The Appellate Body has observed that a WTO Member may properly base an SPS measure on divergent or minority views, as long as these views are from qualified and respected sources.  This must be taken into account in defining a panel's standard of review.  Accordingly, a panel reviewing the consistency of an SPS measure with Article 5.1 of the SPS Agreement must, first, identify the scientific basis upon which the SPS measure was adopted.  This scientific basis need not reflect the majority view within the scientific community but may reflect divergent or minority views.  Having identified the scientific basis underlying the SPS measure, the panel must then verify that the scientific basis comes from a respected and qualified source.  Although the scientific basis need not represent the majority view within the scientific community, it must nevertheless have the necessary scientific and methodological rigour to be considered reputable science.  In other words, while the correctness of the views need not have been accepted by the broader scientific community, the views must be considered to be legitimate science according to the standards of the relevant scientific community.  A panel should also assess whether the reasoning articulated on the basis of the scientific evidence is objective and coherent.  In other words, a panel should review whether the particular conclusions drawn by the Member assessing the risk find sufficient support in the scientific evidence relied upon.  Finally, the panel must determine whether the results of the risk assessment "sufficiently warrant" the SPS measure at issue. 
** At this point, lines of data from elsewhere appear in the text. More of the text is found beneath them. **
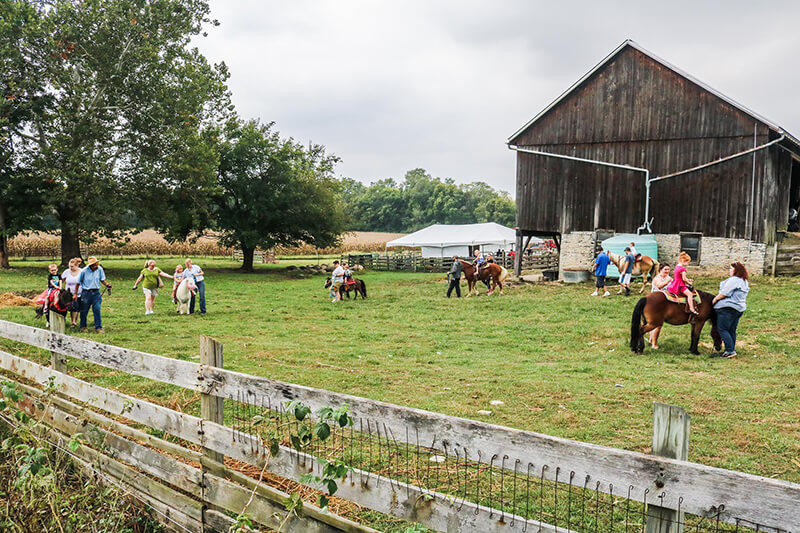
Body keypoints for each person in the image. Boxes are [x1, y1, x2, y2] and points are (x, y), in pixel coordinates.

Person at [712, 262, 750, 358]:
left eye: (731, 268)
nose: (729, 270)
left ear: (736, 270)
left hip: (728, 308)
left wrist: (715, 299)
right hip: (739, 308)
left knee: (723, 329)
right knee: (731, 330)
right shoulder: (744, 281)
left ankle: (730, 351)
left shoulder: (734, 280)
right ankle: (731, 349)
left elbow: (725, 293)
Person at [75, 256, 112, 333]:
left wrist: (107, 285)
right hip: (86, 293)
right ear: (90, 265)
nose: (96, 266)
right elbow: (78, 283)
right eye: (94, 265)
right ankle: (83, 327)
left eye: (97, 264)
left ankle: (98, 327)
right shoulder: (84, 271)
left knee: (97, 309)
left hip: (96, 293)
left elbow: (102, 280)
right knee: (84, 310)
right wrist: (75, 294)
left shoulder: (100, 269)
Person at [648, 263, 672, 348]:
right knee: (657, 324)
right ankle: (654, 344)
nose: (667, 271)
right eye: (665, 269)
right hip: (655, 302)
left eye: (668, 269)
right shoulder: (657, 278)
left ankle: (651, 340)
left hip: (665, 302)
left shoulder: (669, 278)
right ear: (660, 270)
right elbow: (659, 285)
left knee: (654, 323)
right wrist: (667, 282)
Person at [60, 258, 83, 328]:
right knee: (71, 308)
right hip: (69, 294)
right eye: (69, 266)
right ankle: (72, 322)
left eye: (72, 266)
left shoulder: (82, 272)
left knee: (77, 308)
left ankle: (75, 321)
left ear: (77, 266)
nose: (70, 268)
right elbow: (61, 280)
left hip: (79, 293)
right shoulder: (67, 272)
There can be little doubt the Panel was alive to the risk of overreach.  Indeed, it explicitly sought to apply the above-cited paragraphs in its decision (see [7.225] to [7.226]). 

Whereas the Appellate Body in the Suspension case had criticised the panel for not fully engaging with the evidence and summarily dismissing the EC’s arguments (at [553]), that critique is unlikely to be made of the Panel in New Zealand-Australia Apples.  The Panel’s detailed findings on the various measures were based on the evidence of seven experts.  The Panel’s review and mastery of the facts can only be described as exhaustive.  An important question may be whether they were so exhaustive as to give the impression the Panel had engaged in a form of de novo review.

It remains to be seen how the argument before the Appellate Body will proceed.  At this stage, however, Australia’s submissions on appeal are unlikely to have come as a serious surprise either to the original Panel or to New Zealand.

Footnote

  1. New Zealand’s complaint against measure 12 was withdrawn by agreement following clarification by Australia.